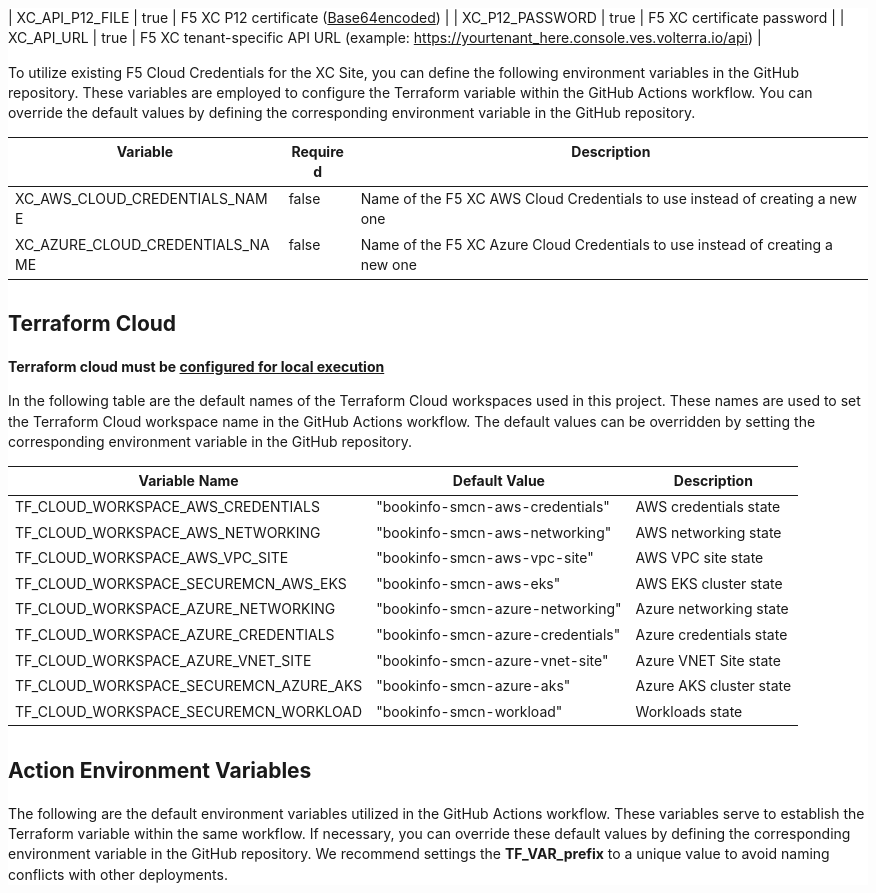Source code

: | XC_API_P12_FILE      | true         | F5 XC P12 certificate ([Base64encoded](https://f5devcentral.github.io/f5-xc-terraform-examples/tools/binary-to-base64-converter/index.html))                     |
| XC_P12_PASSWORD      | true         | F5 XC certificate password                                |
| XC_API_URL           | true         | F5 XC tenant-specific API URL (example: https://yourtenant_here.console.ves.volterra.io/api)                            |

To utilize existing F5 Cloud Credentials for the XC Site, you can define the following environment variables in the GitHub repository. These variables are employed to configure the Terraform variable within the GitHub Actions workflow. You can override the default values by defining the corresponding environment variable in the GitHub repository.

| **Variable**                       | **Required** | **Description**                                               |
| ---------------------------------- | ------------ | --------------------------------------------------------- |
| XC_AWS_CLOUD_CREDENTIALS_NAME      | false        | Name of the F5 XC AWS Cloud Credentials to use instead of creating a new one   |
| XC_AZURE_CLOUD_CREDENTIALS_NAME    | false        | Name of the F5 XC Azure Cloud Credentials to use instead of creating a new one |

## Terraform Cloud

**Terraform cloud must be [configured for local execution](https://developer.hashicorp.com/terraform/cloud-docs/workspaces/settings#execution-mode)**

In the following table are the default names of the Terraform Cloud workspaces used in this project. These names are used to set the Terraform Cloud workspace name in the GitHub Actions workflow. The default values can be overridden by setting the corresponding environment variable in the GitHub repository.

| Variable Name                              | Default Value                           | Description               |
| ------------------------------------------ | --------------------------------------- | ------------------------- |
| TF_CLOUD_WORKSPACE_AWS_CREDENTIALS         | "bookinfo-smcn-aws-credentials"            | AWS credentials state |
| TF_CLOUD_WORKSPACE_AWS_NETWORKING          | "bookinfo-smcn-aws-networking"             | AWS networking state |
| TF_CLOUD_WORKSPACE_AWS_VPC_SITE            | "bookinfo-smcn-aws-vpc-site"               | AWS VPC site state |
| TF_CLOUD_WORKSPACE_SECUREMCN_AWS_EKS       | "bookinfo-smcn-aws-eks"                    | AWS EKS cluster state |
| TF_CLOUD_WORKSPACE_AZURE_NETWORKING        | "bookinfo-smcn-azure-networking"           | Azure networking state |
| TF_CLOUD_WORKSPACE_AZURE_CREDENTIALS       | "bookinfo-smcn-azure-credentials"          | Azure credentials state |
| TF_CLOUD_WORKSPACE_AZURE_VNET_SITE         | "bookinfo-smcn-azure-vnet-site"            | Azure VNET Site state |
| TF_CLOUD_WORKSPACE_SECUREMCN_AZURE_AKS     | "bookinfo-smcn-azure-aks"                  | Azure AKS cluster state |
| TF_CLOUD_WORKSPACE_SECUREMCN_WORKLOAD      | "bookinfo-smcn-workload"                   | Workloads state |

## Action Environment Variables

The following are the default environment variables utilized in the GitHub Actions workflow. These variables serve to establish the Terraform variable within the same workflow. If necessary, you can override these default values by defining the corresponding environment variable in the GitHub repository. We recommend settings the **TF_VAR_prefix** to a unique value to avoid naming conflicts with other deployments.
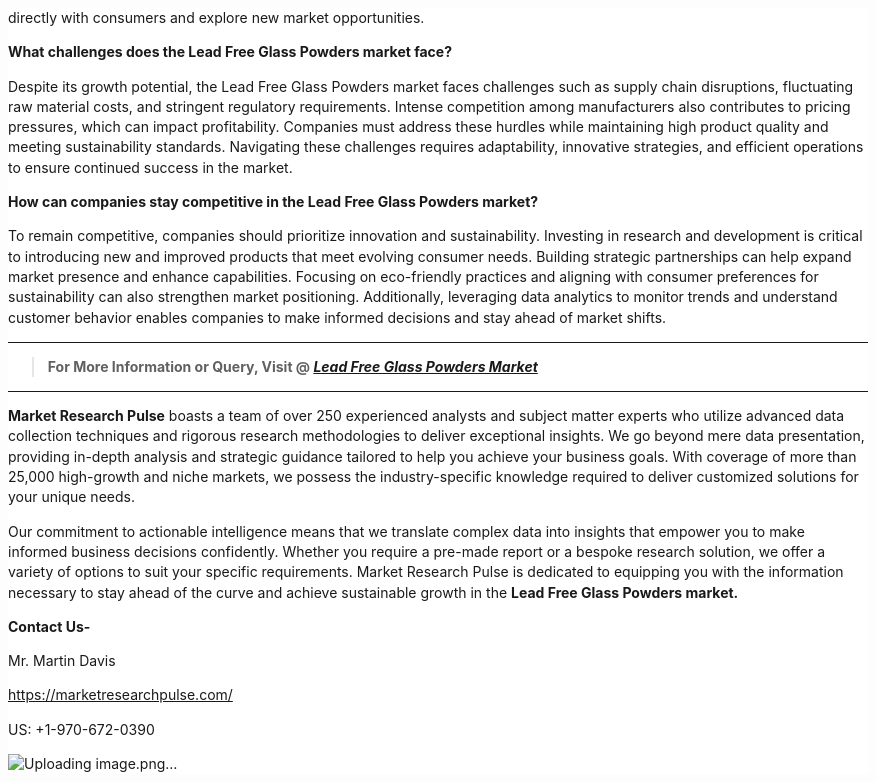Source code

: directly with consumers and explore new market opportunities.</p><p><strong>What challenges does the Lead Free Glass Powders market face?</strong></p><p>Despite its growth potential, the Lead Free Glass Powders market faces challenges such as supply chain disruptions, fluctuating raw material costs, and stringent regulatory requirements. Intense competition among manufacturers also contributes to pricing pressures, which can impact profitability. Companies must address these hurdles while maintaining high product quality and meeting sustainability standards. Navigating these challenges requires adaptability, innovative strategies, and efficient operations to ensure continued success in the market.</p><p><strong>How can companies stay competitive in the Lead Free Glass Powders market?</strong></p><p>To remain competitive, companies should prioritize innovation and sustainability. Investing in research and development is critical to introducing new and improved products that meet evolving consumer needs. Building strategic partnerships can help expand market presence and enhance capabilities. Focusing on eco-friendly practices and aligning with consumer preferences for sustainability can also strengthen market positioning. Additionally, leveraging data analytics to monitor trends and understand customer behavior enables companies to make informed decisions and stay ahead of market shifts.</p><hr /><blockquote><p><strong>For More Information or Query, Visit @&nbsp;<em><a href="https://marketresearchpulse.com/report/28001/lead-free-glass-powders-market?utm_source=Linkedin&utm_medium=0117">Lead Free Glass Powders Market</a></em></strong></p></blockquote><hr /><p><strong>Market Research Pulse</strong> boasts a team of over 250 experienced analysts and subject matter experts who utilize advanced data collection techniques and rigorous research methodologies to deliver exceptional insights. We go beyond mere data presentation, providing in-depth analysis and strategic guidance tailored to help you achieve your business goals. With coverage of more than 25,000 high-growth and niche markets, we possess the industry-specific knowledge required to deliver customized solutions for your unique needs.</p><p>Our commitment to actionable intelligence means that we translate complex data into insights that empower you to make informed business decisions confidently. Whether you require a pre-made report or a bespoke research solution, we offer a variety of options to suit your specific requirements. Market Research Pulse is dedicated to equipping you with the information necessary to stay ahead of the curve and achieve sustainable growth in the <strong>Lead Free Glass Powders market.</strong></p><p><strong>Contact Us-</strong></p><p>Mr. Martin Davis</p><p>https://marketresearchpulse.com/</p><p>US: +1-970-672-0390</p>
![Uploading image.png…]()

_ _ _ _

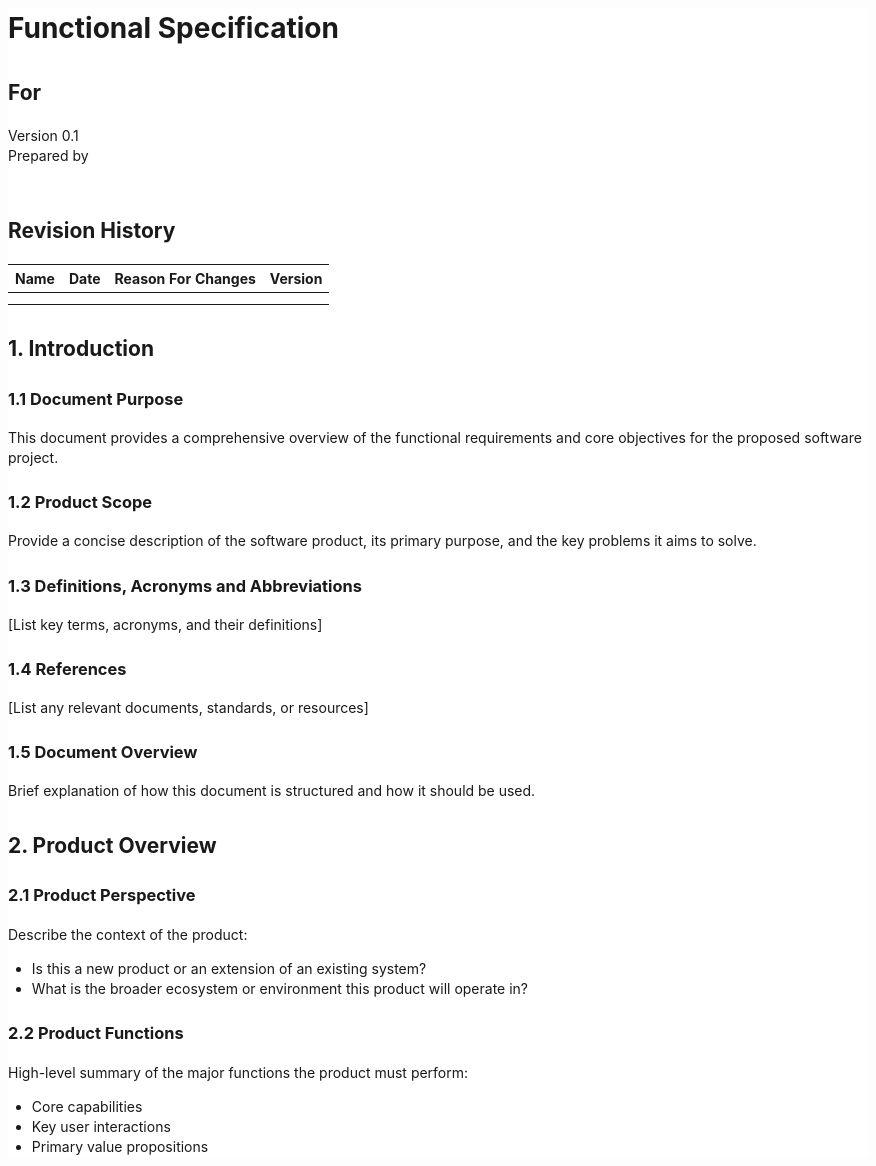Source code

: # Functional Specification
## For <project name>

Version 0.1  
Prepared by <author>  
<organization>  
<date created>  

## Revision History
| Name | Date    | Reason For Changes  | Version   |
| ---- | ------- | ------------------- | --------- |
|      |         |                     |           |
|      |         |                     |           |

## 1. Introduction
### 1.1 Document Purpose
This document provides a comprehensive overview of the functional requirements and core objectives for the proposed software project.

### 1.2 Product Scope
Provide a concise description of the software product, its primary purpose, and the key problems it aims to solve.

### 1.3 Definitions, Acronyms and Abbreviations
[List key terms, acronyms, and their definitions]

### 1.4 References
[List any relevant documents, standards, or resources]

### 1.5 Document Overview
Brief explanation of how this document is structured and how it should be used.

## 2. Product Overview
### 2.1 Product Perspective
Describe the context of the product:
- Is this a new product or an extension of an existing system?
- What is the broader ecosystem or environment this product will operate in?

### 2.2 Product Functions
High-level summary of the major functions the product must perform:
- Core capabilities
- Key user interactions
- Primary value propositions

_ _ _ _

#### Exercise
Gather every line in the records that contains the string "certificate", and copy each of those lines in full. A match must agree in case.

#### Reply to the exercise
: | XC_API_P12_FILE      | true         | F5 XC P12 certificate ([Base64encoded](https://f5devcentral.github.io/f5-xc-terraform-examples/tools/binary-to-base64-converter/index.html))                     |
| XC_P12_PASSWORD      | true         | F5 XC certificate password                                |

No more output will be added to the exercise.